• Material for the task:
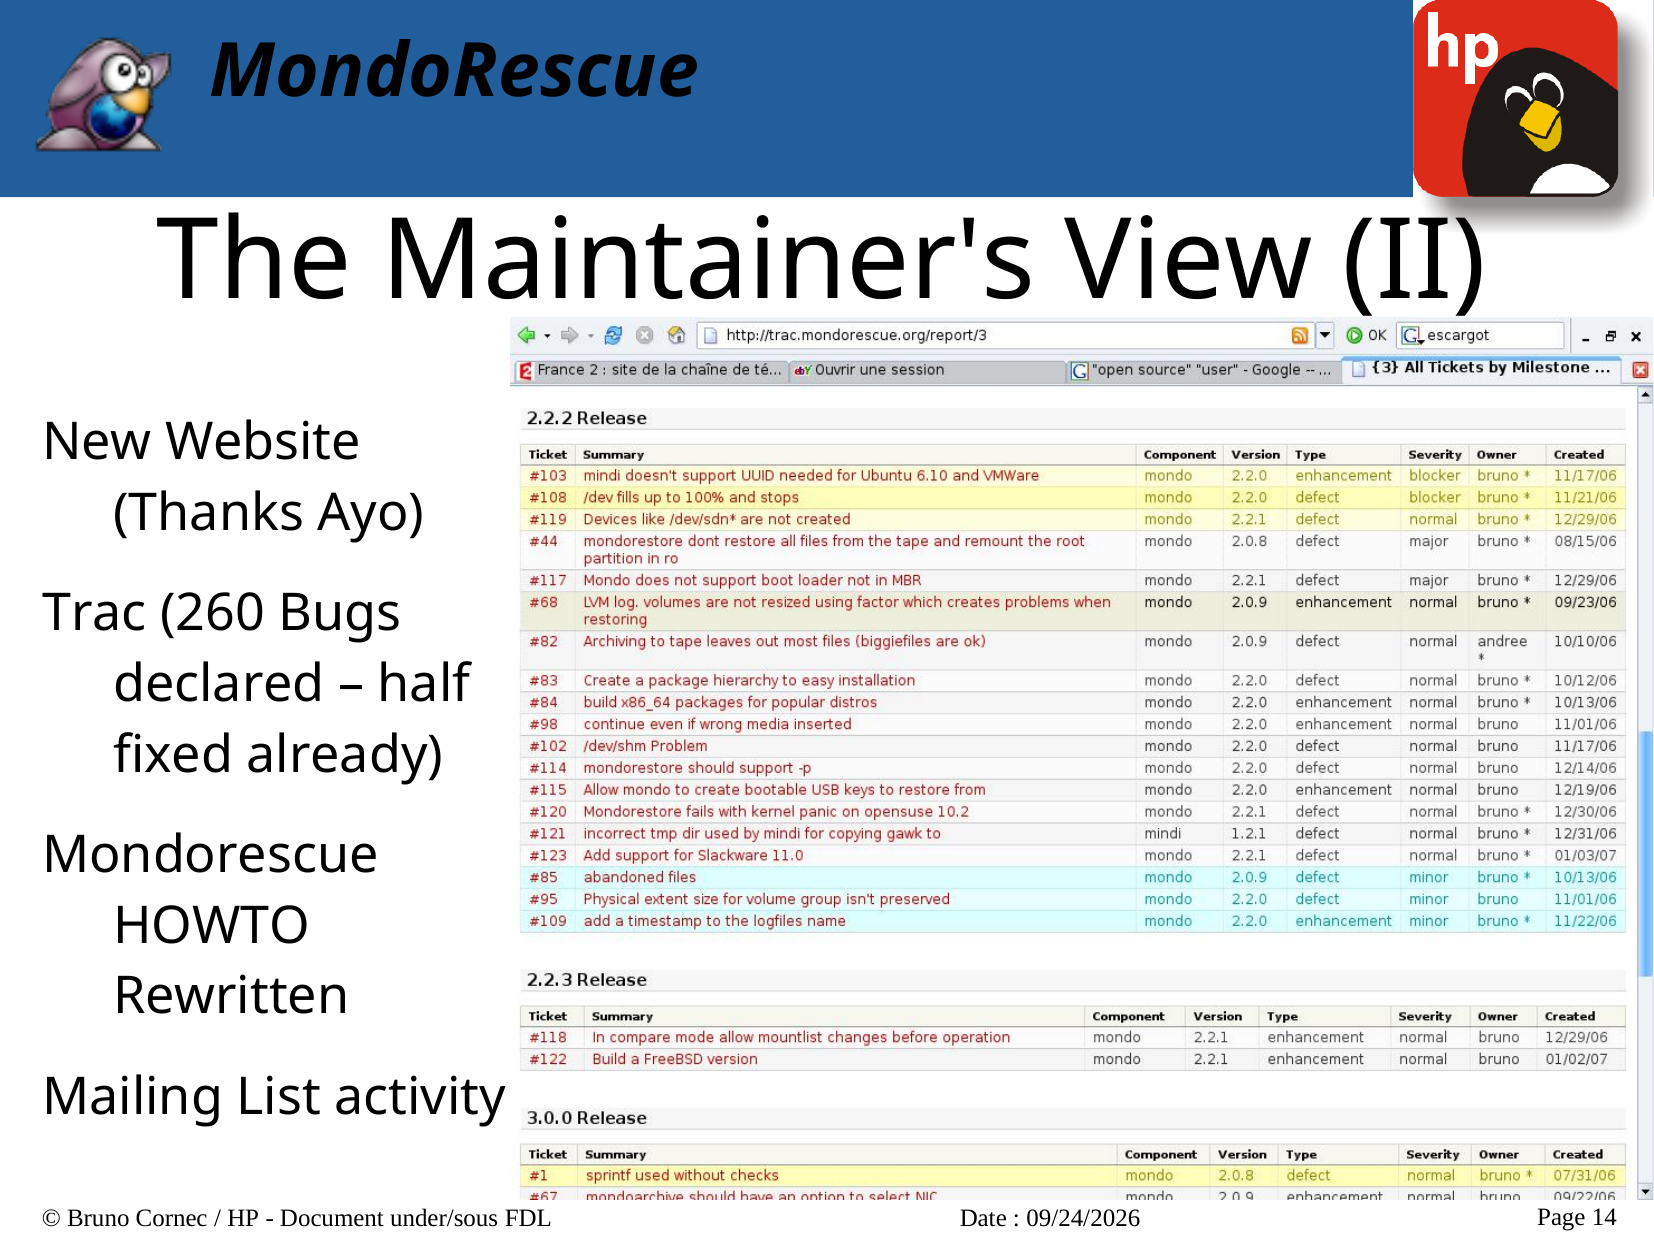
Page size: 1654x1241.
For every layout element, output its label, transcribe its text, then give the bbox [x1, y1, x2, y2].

list New Website (Thanks Ayo) Trac (260 Bugs declared – half fixed already) Mondorescue HOWTO Rewritten Mailing List activity [30, 404, 547, 1241]
picture [510, 316, 1654, 1200]
picture [1413, 0, 1654, 235]
picture [0, 0, 211, 199]
text_box The Maintainer's View (II) [156, 178, 1521, 318]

• Given task: Give each line of the records above as a numbered list. Skip the blank lines and leave the pictures out.

• Solution for this problem:
1. Page size: 1654x1241.
2. For every layout element, output its label, transcribe its text, then give the bbox [x1, y1, x2, y2].
3. list New Website (Thanks Ayo) Trac (260 Bugs declared – half fixed already) Mondorescue HOWTO Rewritten Mailing List activity [30, 404, 547, 1241]
4. picture [510, 316, 1654, 1200]
5. picture [1413, 0, 1654, 235]
6. picture [0, 0, 211, 199]
7. text_box The Maintainer's View (II) [156, 178, 1521, 318]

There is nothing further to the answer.